ABOUT THIS TASK —
Would you please return the data below verbatim, without its pictures?

[DATA EXTRACT]

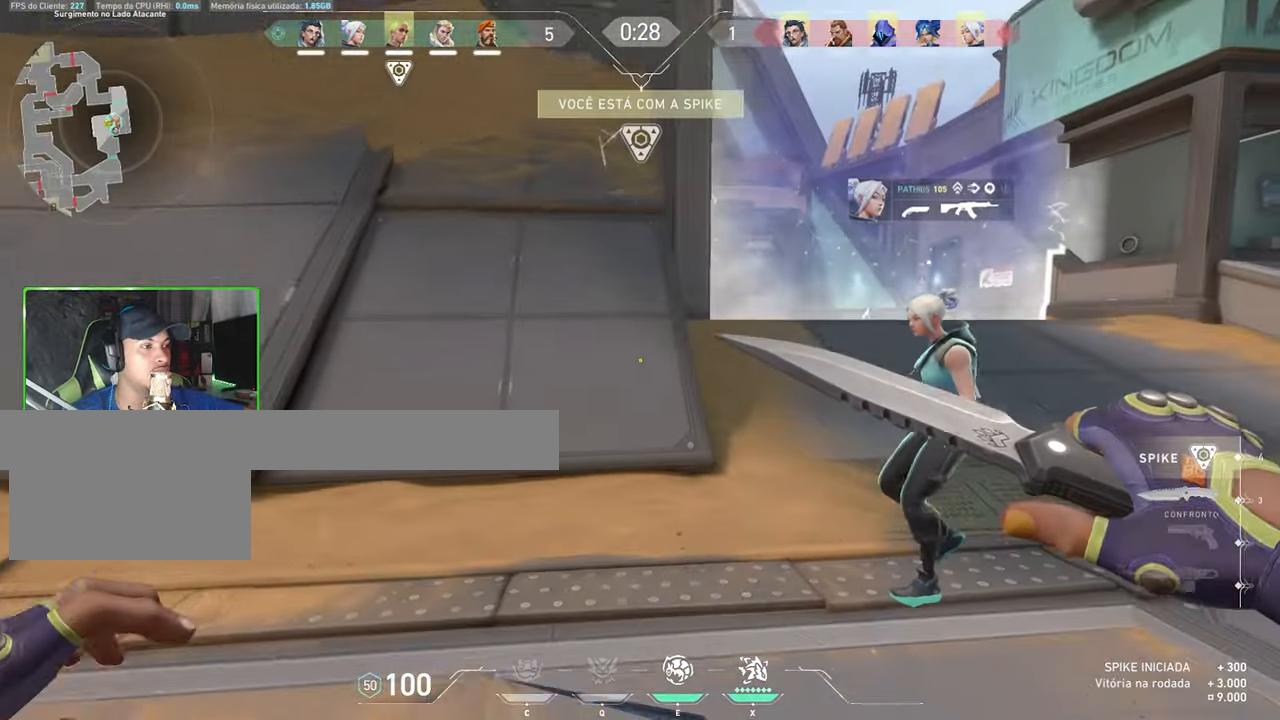
{"keys": ["w"], "mouse": [], "mouse_move": "left", "events": [[183, "d", "up"]]}
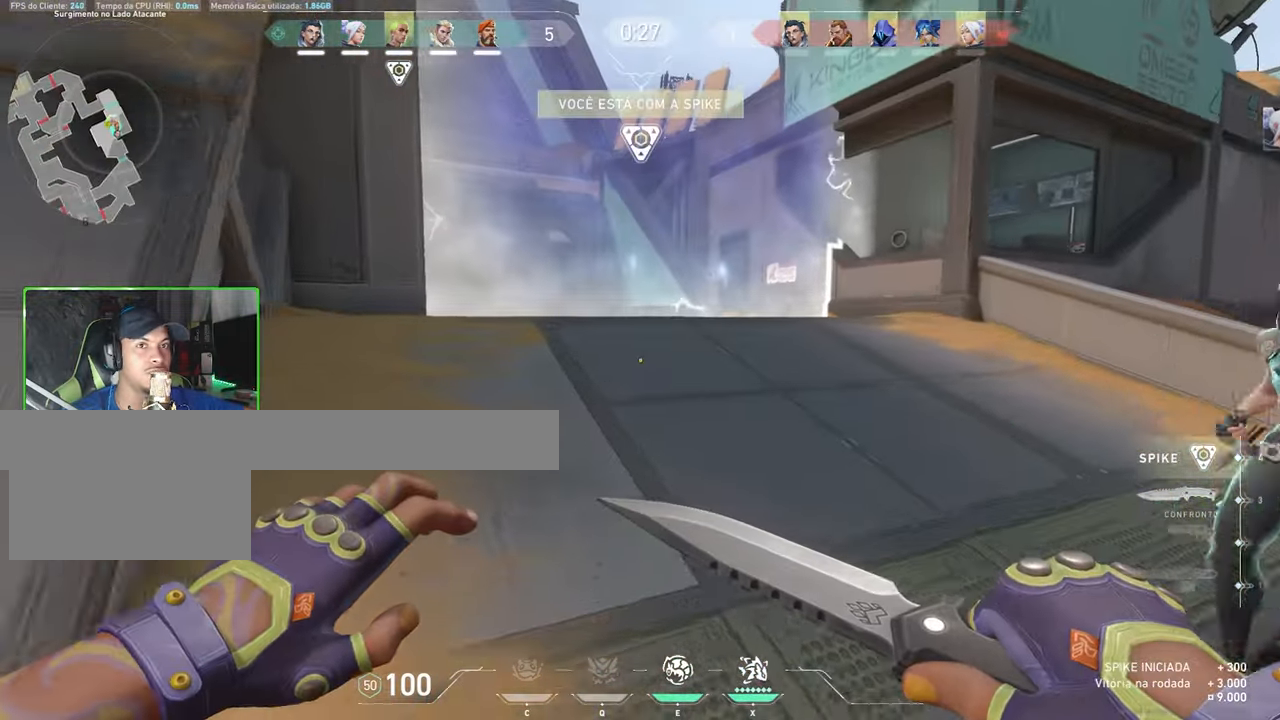
{"keys": ["w"], "mouse": [], "mouse_move": "left", "events": []}
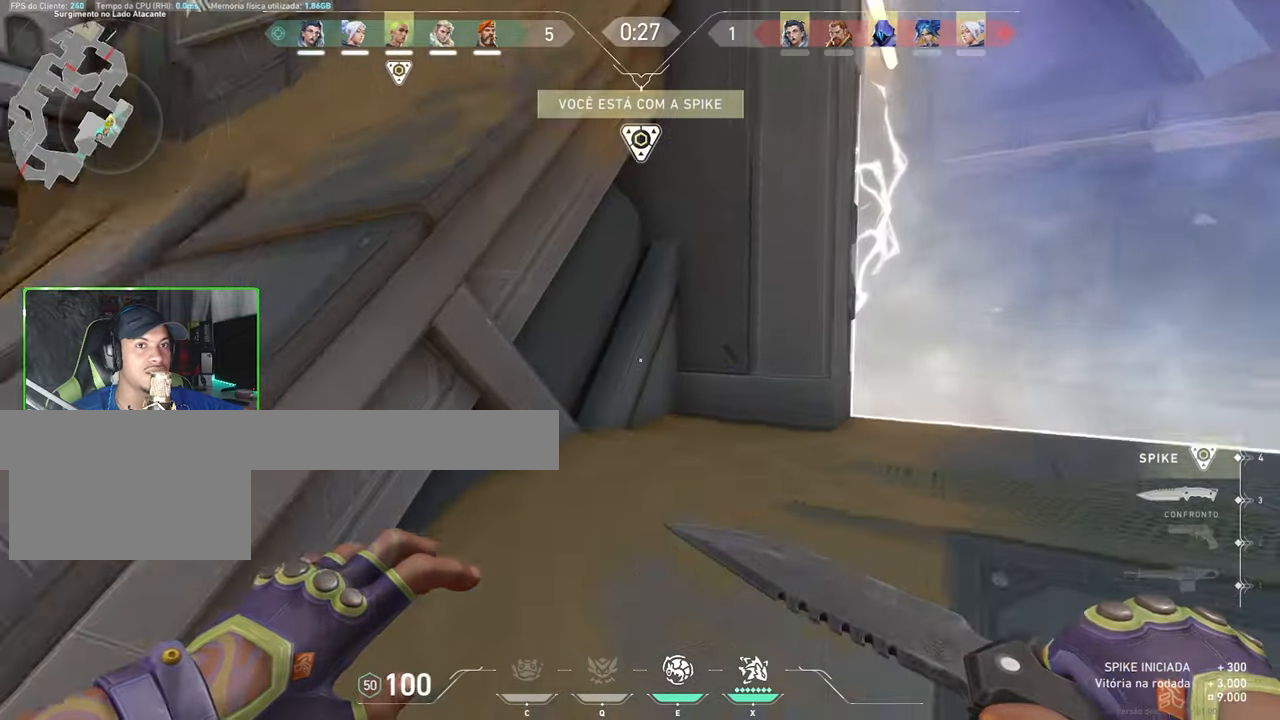
{"keys": [], "mouse": [], "mouse_move": "still", "events": [[167, "d", "down"], [167, "w", "up"], [450, "s", "down"], [500, "d", "up"], [500, "s", "up"]]}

[/DATA EXTRACT]

REPLY TO THE TASK —
{"keys": ["w"], "mouse": [], "mouse_move": "left", "events": [[183, "d", "up"]]}
{"keys": ["w"], "mouse": [], "mouse_move": "left", "events": []}
{"keys": [], "mouse": [], "mouse_move": "still", "events": [[167, "d", "down"], [167, "w", "up"], [450, "s", "down"], [500, "d", "up"], [500, "s", "up"]]}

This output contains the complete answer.